Há quem, numa ida ao cinema, se esqueça de colocar na equação a opção de ver uma obra portuguesa. Há algo que, à primeira vista, não as torna tão apetecíveis. Talvez porque não haja tanto burburinho à volta das mesmas, quando comparados aos filmes estrangeiros. Talvez pela necessidade de apostar num filme que, à partida, se saiba que vai ser bom. Talvez pelo receio de uma desilusão, pelo medo de perder uma boa noite de cinema.

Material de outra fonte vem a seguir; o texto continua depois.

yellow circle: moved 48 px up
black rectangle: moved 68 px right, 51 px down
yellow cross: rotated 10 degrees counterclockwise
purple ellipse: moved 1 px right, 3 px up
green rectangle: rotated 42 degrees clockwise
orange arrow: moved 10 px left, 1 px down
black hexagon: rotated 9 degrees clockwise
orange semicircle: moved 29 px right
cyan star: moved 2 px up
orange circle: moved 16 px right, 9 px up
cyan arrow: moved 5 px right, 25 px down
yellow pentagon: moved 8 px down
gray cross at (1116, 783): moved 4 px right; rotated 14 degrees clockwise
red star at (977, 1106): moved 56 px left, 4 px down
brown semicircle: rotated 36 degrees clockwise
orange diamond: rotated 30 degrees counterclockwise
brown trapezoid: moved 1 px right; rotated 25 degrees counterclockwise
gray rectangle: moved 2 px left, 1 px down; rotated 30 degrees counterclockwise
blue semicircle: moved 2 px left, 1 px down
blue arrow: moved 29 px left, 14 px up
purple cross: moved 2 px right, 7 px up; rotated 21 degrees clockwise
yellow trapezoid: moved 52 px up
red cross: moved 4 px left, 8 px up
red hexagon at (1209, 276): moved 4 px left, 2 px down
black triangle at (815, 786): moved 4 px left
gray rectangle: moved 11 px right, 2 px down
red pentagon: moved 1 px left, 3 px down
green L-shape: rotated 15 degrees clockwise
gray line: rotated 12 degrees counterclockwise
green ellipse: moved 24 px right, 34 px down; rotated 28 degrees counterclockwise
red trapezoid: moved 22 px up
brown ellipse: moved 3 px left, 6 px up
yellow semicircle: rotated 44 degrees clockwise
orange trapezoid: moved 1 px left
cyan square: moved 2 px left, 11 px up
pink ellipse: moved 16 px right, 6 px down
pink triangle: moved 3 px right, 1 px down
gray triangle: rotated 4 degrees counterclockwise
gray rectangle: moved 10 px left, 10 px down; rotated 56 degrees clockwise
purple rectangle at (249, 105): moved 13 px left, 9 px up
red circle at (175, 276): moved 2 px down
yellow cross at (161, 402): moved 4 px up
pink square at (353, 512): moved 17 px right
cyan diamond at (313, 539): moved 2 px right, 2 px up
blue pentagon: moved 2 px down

É tudo um “talvez”, uma aposta acertada, o medo de arriscar. Mas porque não? Porque não assistir a um filme não tão apetecível? Porque não arriscar? Procurar algo novo, estimulante? Porque não? E quiçá descobrir um tesouro, um tesouro bem guardado.
É certo que o cinema português não é perfeito, mas nenhum o é. Há sempre falhas a apontar, detalhes a aprimorar, mas acima de tudo há sempre pormenores a enaltecer. Primeiro, porque as longas metragens portuguesas contém uma especificidade: a capacidade de refletir a autenticidade cultural.
As longas metragens nacionais refletem com mestria a identidade de um povo. Descobrem-lhe as manias, as ousadias, os hábitos. Por exemplo, o filme “A Gaiola Dourada” faz transparecer, apesar de se passar em França, a essência do povo lusitano. Há um acentuar de sotaques, um intensificar de gestos, há a necessidade de ter um pouco do que é Portugal refletido na fala, nos costumes. Há um retrato de uma família portuguesa que se aproxima daquela que está no sofá a assistir.
Também “Poor Things” tentou roubar um pouco da identidade lusitana, ao “apropriar-se” do pastel de nata, ou até mesmo das melodias saudosas do fado. Portugal tem muito de cativante na sua forma pura de agir e a sétima arte usa isso a seu favor. A produção cinematográfica portuguesa utiliza a proximidade, relatando relações humanas e contextos locais, de modo a proporcionar uma experiência mais íntima para o espectador.
No fundo, o cinema português tem ainda a vantagem de se ver instalado num terreno muito fértil a nível histórico-cultural. Filmes como “O Ano da Morte de Ricardo Reis” ou até “Soldado Milhões” ganham outra força, por estarem envoltos de uma riqueza e importância histórica extrema.
Da mesma forma, por retratar contextos tão próximos dos do espectador é capaz de gerar muito impacto emocional. O filme “Os gatos não têm vertigens” para além de retratar a solidão na velhice, retrata também as relações intergeracionais, algo que se relaciona diretamente com Portugal, pois é um país extremamente envelhecido.
A verdade é que as obras cinematográficas portuguesas são reconhecidas a nível internacional. Mas será que os portugueses as reconhecem? Filmes como: “O Ornitólogo”; “Mistérios de Lisboa” e “Tabu” são apenas alguns dos filmes que foram alvo de reconhecimento em festivais internacionais de cinema. Terão sido alvo de reconhecimento também pelos portugueses?
É claro que nem tudo joga a favor do cinema português. As limitações orçamentais, a menor visibilidade internacional e a barreira linguística prejudicam o alcance das produções nacionais. No entanto, há necessidade de não o deixar morrer.
É necessário lembrar filmes icónicos como “7 pecados rurais”, “O Pátio das Cantigas”, “A Canção de Lisboa”, para reforçar a vontade de consumir produções cinematográficas nacionais. É necessário relembrar o que de tão bom tem o nosso país, o bom cinema que se faz, as boas histórias que inundam as terras portuguesas, a qualidade que emana dos projetos realizados. É urgente valorizar o cinema, consumir cinema e, de preferência, português.